Thomas Chatterton WilliamsWilliams, author of “Summer of Our Discontent” (2025), traced this shift to broader cultural changes over the past decade. He argued that movements rooted in demands for justice and recognition gradually have assumed a more rigid moral framework and narrowed the space for disagreement. 

“The trouble was never that people wished for reform, dignity, recognition, or greater inclusion,” he said. “It was that the necessary reckoning gradually fused with a punishing new style of certainty that began to treat disagreement itself as suspect and somehow beyond the pale.” 

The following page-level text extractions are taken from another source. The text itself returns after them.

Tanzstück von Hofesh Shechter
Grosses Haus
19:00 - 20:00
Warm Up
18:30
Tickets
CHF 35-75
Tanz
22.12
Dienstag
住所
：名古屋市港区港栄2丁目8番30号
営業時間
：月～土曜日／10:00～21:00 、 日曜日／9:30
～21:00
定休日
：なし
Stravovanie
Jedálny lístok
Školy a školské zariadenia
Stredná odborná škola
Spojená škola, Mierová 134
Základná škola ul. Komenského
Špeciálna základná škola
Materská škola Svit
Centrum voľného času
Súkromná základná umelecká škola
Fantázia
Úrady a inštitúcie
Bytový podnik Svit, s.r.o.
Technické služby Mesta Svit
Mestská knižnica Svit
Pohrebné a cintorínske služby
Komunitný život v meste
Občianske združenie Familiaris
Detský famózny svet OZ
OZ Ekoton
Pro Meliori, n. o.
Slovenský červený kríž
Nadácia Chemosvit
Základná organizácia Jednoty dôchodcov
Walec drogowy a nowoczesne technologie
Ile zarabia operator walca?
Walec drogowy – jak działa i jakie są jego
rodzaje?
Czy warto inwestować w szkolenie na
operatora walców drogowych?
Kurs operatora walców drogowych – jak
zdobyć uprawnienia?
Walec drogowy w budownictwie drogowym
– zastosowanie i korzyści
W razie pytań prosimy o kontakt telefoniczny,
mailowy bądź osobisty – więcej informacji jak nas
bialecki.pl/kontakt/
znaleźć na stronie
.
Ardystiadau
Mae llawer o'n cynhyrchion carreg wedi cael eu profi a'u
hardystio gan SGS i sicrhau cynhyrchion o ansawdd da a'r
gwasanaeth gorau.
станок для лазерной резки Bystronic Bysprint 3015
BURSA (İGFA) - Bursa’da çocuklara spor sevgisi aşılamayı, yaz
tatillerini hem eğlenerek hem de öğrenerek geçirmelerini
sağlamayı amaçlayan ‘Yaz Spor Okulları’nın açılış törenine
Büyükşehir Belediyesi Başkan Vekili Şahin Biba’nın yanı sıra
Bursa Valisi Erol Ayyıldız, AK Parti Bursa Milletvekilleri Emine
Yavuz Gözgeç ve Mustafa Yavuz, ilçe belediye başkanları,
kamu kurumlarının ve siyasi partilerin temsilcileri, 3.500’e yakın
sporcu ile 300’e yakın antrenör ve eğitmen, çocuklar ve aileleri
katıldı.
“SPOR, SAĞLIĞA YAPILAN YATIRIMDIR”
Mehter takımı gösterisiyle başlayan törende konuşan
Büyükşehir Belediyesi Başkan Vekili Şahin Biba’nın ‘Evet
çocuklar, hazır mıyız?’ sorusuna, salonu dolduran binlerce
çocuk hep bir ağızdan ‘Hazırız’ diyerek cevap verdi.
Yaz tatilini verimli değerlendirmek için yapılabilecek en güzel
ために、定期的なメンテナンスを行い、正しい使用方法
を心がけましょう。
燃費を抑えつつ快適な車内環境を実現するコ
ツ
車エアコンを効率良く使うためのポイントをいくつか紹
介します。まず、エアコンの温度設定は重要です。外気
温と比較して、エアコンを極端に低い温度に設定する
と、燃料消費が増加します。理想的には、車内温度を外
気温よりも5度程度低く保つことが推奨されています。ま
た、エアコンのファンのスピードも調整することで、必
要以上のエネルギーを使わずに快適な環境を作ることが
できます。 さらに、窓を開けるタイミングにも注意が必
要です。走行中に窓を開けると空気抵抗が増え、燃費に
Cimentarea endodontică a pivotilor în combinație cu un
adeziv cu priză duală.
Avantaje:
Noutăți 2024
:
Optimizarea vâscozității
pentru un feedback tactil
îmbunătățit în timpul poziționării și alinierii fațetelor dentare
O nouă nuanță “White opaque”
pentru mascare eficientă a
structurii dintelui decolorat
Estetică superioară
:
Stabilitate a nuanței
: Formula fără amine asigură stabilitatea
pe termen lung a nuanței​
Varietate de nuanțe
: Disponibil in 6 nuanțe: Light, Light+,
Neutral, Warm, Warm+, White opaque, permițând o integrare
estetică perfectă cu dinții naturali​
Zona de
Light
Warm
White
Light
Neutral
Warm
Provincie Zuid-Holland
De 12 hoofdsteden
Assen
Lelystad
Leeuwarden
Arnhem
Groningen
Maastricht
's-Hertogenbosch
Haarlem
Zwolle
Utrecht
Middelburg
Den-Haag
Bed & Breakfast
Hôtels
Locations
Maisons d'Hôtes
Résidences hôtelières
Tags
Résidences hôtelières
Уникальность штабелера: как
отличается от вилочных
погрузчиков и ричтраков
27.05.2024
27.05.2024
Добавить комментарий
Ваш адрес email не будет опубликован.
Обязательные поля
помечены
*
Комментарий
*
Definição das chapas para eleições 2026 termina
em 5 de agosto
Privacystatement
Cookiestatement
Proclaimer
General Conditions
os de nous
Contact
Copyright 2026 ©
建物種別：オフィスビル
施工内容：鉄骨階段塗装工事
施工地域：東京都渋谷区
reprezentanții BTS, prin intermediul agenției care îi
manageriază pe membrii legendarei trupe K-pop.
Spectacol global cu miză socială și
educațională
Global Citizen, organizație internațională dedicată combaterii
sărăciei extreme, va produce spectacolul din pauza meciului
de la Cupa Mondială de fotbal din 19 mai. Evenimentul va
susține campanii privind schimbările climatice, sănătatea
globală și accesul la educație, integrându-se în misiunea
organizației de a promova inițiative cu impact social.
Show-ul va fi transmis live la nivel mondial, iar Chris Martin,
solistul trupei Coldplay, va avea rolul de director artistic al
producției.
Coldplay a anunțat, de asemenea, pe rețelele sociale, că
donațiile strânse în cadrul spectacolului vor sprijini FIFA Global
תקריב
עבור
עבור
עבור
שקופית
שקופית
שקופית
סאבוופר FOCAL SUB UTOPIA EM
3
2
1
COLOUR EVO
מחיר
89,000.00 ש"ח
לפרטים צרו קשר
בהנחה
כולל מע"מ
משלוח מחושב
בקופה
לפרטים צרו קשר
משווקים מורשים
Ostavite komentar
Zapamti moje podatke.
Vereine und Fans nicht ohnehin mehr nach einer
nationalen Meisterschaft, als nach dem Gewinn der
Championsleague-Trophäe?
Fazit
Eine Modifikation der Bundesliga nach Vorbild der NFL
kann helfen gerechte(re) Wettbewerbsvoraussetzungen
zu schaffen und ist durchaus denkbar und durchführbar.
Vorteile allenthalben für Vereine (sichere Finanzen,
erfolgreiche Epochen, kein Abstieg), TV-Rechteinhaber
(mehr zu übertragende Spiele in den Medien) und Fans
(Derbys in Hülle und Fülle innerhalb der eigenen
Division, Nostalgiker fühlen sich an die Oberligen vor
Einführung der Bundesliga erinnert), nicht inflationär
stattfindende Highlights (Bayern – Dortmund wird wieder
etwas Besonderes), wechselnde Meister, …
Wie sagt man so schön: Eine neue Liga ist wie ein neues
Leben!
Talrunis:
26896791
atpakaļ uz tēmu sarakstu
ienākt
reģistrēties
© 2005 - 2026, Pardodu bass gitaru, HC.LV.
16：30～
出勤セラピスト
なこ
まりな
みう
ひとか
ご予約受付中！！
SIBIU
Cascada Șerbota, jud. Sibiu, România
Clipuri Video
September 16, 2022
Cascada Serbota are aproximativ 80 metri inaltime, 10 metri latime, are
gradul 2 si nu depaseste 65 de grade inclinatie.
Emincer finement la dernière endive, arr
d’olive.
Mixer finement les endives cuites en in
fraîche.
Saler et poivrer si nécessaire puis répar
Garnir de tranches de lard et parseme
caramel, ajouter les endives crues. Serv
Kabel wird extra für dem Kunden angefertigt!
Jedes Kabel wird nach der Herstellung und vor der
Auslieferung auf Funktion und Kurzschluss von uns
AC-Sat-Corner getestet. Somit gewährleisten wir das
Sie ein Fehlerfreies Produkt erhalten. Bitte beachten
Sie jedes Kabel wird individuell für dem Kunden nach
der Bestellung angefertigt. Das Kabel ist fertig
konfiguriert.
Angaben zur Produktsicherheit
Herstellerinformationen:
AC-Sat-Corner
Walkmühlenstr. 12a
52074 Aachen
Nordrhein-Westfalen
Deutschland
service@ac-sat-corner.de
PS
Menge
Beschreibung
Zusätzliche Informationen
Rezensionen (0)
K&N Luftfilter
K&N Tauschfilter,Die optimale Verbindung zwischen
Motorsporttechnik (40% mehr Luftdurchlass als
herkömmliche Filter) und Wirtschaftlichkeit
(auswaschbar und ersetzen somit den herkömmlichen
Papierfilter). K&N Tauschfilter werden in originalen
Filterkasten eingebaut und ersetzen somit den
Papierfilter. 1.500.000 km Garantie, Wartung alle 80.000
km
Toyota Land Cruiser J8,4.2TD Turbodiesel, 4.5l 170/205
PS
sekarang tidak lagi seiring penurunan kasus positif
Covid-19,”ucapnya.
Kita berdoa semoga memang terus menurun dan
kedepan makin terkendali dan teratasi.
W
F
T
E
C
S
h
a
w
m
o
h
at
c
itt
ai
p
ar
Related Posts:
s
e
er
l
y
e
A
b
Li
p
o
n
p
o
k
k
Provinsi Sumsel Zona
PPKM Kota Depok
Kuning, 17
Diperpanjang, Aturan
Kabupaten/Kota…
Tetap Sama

That shift, Williams suggested, has reshaped discourse across institutions — from journalism to higher education — narrowing the space for open inquiry. “A democratic society can withstand an enormous amount of conflict. In fact, I believe it requires it,” he said. “What it cannot easily withstand is the moralization of every disagreement into a zero-sum battle between the innocent and the guilty.” 

At the center of his argument was a forceful defense of free expression as essential to a functioning democracy. “The free exchange of information and ideas is the lifeblood of a liberal society,” Williams said, emphasizing that free speech is not a luxury to be deferred, but “one of the basic conditions under which justice can be pursued at all.” 

Following his lecture, Williams took points and counterpoints from Associate Professor of English and Periclean Honors Forum Director Joseph Cermatori and Professor of English, Salmagundi Editor, and New York State Summer Writers Institute Director Robert Boyers before fielding further questions from students and community members in the audience.   

Williams acknowledged the difficulty of balancing open debate with the need to challenge harmful speech, noting that institutions must exercise judgment while preserving space for disagreement. The goal, he said, is not the absence of standards, but the preservation of conditions where ideas can be tested rather than suppressed. 

The lecture and the discussion that followed underscored the purpose of the Dialogues Across Differences series: to create space for rigorous, sometimes uncomfortable conversations that model the kind of discourse essential to a healthy democracy. 

The talk was made possible through the support of Emily Pavlovic Chiles Startz ’74.